**任务说明**
请把所有记录中的文字逐行整理成一个编号列表，略去空行，答案中不要包含图片。

[已保存条目]
>>>

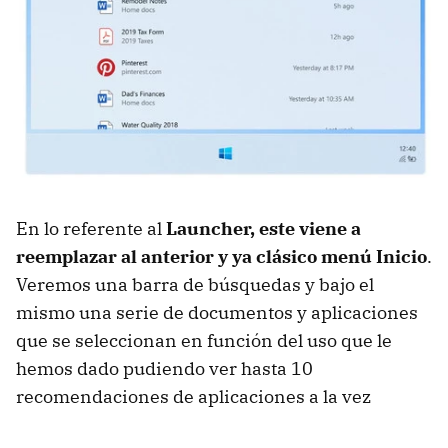
En lo referente al
Launcher, este viene a
reemplazar al anterior y ya clásico menú Inicio
.
Veremos una barra de búsquedas y bajo el
mismo una serie de documentos y aplicaciones
que se seleccionan en función del uso que le
hemos dado pudiendo ver hasta 10
recomendaciones de aplicaciones a la vez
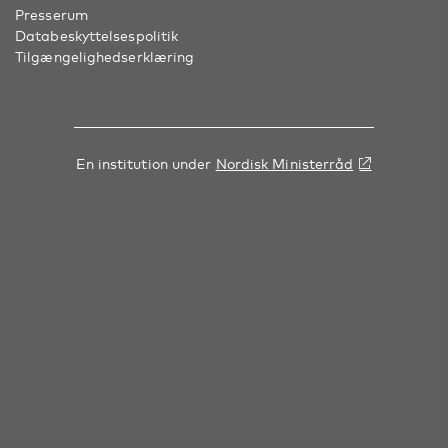
Presserum
Databeskyttelsespolitik
Tilgængelighedserklæring
En institution under
Nordisk Ministerråd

<<<

**参考答案**
1. En lo referente al
2. Launcher, este viene a
3. reemplazar al anterior y ya clásico menú Inicio
4. .
5. Veremos una barra de búsquedas y bajo el
6. mismo una serie de documentos y aplicaciones
7. que se seleccionan en función del uso que le
8. hemos dado pudiendo ver hasta 10
9. recomendaciones de aplicaciones a la vez
10. Presserum
11. Databeskyttelsespolitik
12. Tilgængelighedserklæring
13. En institution under
14. Nordisk Ministerråd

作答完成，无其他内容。